Training
========

Training a Model
----------------

To train a model, you need to provide the following to the ``training_gpytorch.py`` script.

- **Training data** (CSV or pickle format)
- **Model configuration**: a YAML file specifying the architecture and training parameters.

YAML Configuration
^^^^^^^^^^^^^^^^^^

.. code-block:: yaml

    data_conf:
      num_inputs: int
      num_outputs: int
      output_index: int | list[int]

    transform_conf:
      transform_input:
        transform_data: bool
        transformer_class: str
        transformer_options:
          method: str
          standardize: bool
        columns: list | null
      transform_output:
        transform_data: bool
        transformer_class: str
        transformer_options: dict | null
        columns: list | null

    training_conf:
      model:
        model_class: str
      likelihood:
        likelihood_class: str
        likelihood_options:
          option1: str | float
      optimizer:
        optimizer_class: str
        learning_rate: float
      learning_iterations: int
      botorch: bool
      debug: bool

    testing_conf:
      test: bool
      test_size: float
      strat_shuffle_split: bool
      kfold: bool
      kfold_bins: int | null

data_conf (Required)
^^^^^^^^^^^^^^^^^^^^

Specifies input/output structure:

- ``num_inputs``: Number of input columns (first N columns).
- ``num_outputs``: Number of output columns.
- ``output_index``: (Optional) Index or list of indices for outputs to train on. Index 0 corresponds to the first output column (i.e., column ``total_columns - num_inputs``).

Example:

.. code-block:: yaml

    output_index: [1, 2]

This selects the second and third output variables.

training_conf (Required)
^^^^^^^^^^^^^^^^^^^^^^^^

Specifies model details and training parameters:

- ``model_class`` must match a model defined in ``gp_models.py``
- ``likelihood_class`` is the likelihood used by GPyTorch
- ``optimizer_class`` is typically Adam, but can be any PyTorch optimizer
- ``botorch: true`` enables Bayesian optimization using BoTorch instead of Adam, ignores the other optimizer options

.. note::
    Training is always performed using **double precision (float64)**.

For more on BoTorch, visit: https://botorch.org/

transform_conf (Optional)
^^^^^^^^^^^^^^^^^^^^^^^^^

Configures preprocessing steps for input and output data.
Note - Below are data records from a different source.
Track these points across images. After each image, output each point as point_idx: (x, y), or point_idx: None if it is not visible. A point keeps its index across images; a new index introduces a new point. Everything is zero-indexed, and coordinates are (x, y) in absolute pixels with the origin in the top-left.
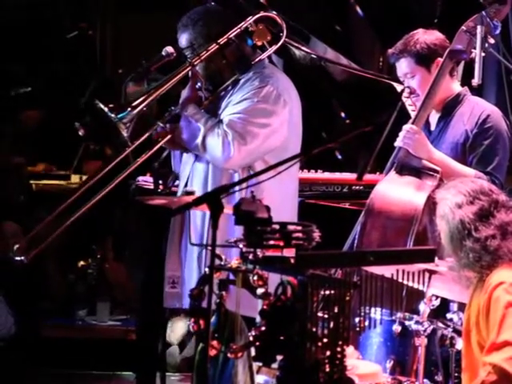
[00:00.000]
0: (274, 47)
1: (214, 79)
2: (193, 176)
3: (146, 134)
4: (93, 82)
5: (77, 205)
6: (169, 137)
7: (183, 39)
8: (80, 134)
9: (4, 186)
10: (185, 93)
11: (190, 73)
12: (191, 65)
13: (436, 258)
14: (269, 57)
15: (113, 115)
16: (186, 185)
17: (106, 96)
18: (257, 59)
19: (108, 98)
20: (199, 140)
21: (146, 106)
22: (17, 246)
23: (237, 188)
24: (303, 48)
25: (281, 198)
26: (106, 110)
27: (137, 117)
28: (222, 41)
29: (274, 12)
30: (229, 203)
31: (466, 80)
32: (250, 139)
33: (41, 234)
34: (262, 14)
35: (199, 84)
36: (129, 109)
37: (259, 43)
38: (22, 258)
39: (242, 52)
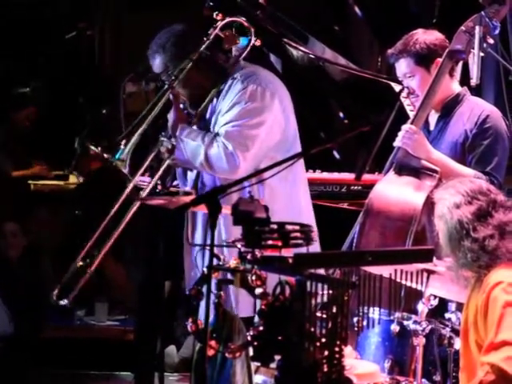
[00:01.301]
0: (246, 51)
1: (196, 95)
2: (202, 176)
3: (152, 154)
4: (86, 127)
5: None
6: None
7: (157, 65)
8: (79, 180)
9: None
10: (171, 116)
11: (171, 96)
12: (171, 87)
13: (434, 258)
14: (267, 57)
15: (109, 157)
16: (194, 185)
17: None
18: (232, 64)
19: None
20: (202, 158)
21: (137, 138)
22: (56, 292)
23: (235, 188)
24: (301, 48)
25: (288, 200)
26: (101, 153)
27: (132, 149)
28: (194, 56)
29: (242, 17)
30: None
31: (464, 80)
32: (251, 143)
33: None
34: (227, 20)
35: (183, 104)
36: (122, 146)
37: (229, 48)
38: (66, 302)
39: (217, 61)
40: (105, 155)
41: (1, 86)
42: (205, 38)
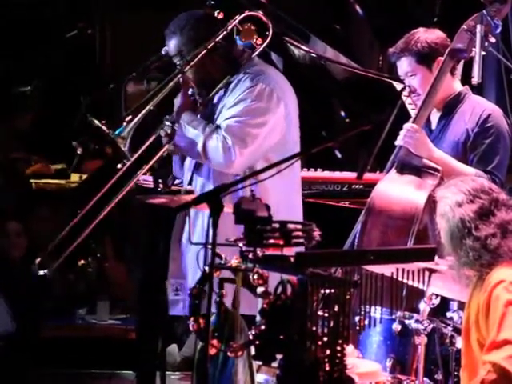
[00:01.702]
0: (262, 46)
1: (205, 84)
2: (196, 177)
3: (153, 136)
4: (85, 99)
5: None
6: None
7: (172, 46)
8: (78, 152)
9: None
10: (178, 101)
11: (181, 80)
12: (182, 72)
13: (436, 257)
14: (268, 56)
15: (110, 132)
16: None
17: (100, 108)
18: (246, 59)
19: (102, 109)
20: (199, 147)
21: (141, 117)
22: (38, 260)
23: (237, 187)
24: (303, 47)
25: (284, 197)
26: (102, 127)
27: (134, 128)
28: (209, 45)
29: (260, 11)
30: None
31: (465, 79)
32: (250, 141)
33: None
34: (246, 13)
35: (191, 90)
36: (124, 123)
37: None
38: (46, 271)
39: (231, 54)
40: (106, 129)
41: (1, 86)
42: (222, 29)
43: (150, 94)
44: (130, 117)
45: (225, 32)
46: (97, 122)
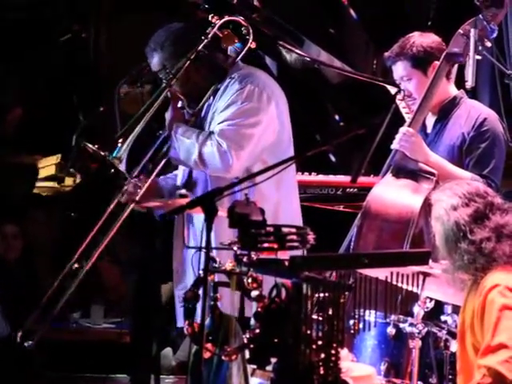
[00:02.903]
0: (244, 50)
1: (193, 94)
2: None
3: (149, 154)
4: (81, 123)
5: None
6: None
7: (155, 63)
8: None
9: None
10: (168, 114)
11: (169, 94)
12: (168, 86)
13: (430, 261)
14: (262, 60)
15: (106, 154)
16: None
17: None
18: (230, 64)
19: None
20: (195, 156)
21: (134, 136)
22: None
23: (231, 191)
24: (297, 50)
25: (281, 200)
26: (98, 151)
27: (128, 148)
28: (192, 55)
29: (240, 16)
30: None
31: (460, 83)
32: (245, 142)
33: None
34: (225, 19)
35: (181, 103)
36: (119, 144)
37: (226, 47)
38: (30, 343)
39: (215, 61)
40: (102, 153)
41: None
42: (203, 37)
43: (141, 112)
44: (122, 139)
45: (206, 40)
46: (91, 147)
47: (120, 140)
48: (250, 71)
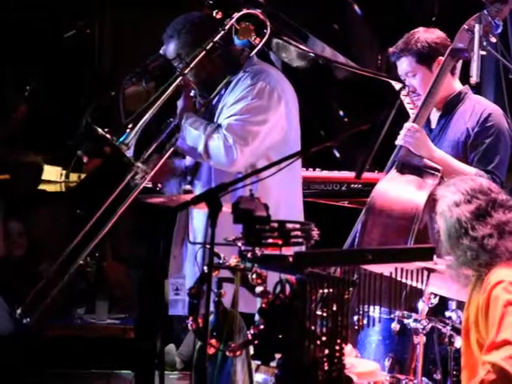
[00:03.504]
0: (260, 44)
1: (206, 85)
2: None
3: (157, 141)
4: (90, 107)
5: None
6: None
7: (170, 50)
8: (84, 161)
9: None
10: (180, 103)
11: (182, 82)
12: (182, 74)
13: (435, 257)
14: (267, 55)
15: (114, 139)
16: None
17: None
18: (245, 58)
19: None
20: (201, 148)
21: (144, 123)
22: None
23: (237, 186)
24: (301, 46)
25: (285, 196)
26: (106, 135)
27: (137, 135)
28: (207, 46)
29: (258, 10)
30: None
31: (464, 78)
32: (251, 139)
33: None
34: (243, 12)
35: (193, 92)
36: (128, 130)
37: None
38: (28, 320)
39: (230, 53)
40: (109, 137)
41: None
42: (220, 29)
43: (152, 99)
44: (131, 125)
45: (222, 32)
46: (100, 130)
47: (130, 126)
48: (264, 68)
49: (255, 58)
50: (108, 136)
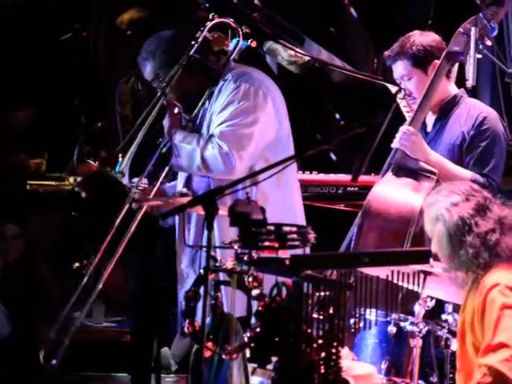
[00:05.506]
0: (235, 52)
1: (189, 99)
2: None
3: (150, 165)
4: (81, 136)
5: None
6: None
7: (148, 72)
8: (83, 196)
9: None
10: (166, 122)
11: (165, 102)
12: (163, 94)
13: (431, 259)
14: (263, 59)
15: (109, 170)
16: (186, 185)
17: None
18: (222, 65)
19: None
20: (198, 161)
21: (135, 148)
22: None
23: (232, 189)
24: (297, 49)
25: (283, 199)
26: (100, 167)
27: (130, 160)
28: (184, 62)
29: (230, 18)
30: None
31: (460, 82)
32: (246, 142)
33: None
34: (215, 21)
35: (177, 109)
36: (119, 158)
37: (219, 50)
38: (54, 361)
39: (207, 64)
40: (104, 169)
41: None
42: (193, 42)
43: (138, 122)
44: (124, 149)
45: (196, 45)
46: (93, 163)
47: (120, 155)
48: (244, 70)
49: (232, 62)
50: (103, 168)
Supports any valid ``sklearn.preprocessing`` transformer class.

Transformed and fitted transformers are stored in the final model pickle file.


testing_conf (Optional)
^^^^^^^^^^^^^^^^^^^^^^^

While GP models do not require a validation set, testing options are provided for evaluation and comparison purposes:

Three testing modes are available:

- **Random split**
- **Stratified shuffle split**
- **K-fold cross-validation**

If ``test: true`` and ``test_size`` is set, a random train/test split is applied using ``scikit-learn.train_test_split``.

Running the Training Script
---------------------------

The training process is initiated via a command-line interface or programmatically through the ``training_gpytorch.py`` script.

Command-line Example
^^^^^^^^^^^^^^^^^^^^^

.. code-block:: bash

    python train.py \
        --input data.csv \
        --file-type csv \
        --config config.yaml \
        --output model.pth \
        --directory results/ \
        --test-set test.csv

Command-line Arguments:

- ``--input``: Path to training dataset
- ``--file-type``: Format of input data (``csv`` or ``pickle``)
- ``--config``: Path to YAML configuration file
- ``--output``: Name of output model file
- ``--directory``: Output directory (created if it does not exist)
- ``--test-set``: Optional test set path (incompatible with cross-validation)

Programmatic Example
^^^^^^^^^^^^^^^^^^^^

.. code-block:: python

    from training_gpytorch import main

    args = {
        "input": "data.csv",
        "file_type": "csv",
        "config": "config.yaml",
        "output": "model.pth",
        "directory": "results/",
        "test_set": None
    }

    main(args)


Main Workflow
-------------
The following is the main workflow used by the training script.

.. code-block:: text

 1. Load and validate input data
 2. Parse YAML configuration
 3. Split into inputs and outputs
 4. Apply optional data transformations
 5. Train GPR model with GPyTorch
 6. Evaluate (optional)
 7. Save model and metadata to disk

.. note::

    Data is always converted to float64 tensors. Model training and evaluation are logged and optionally saved.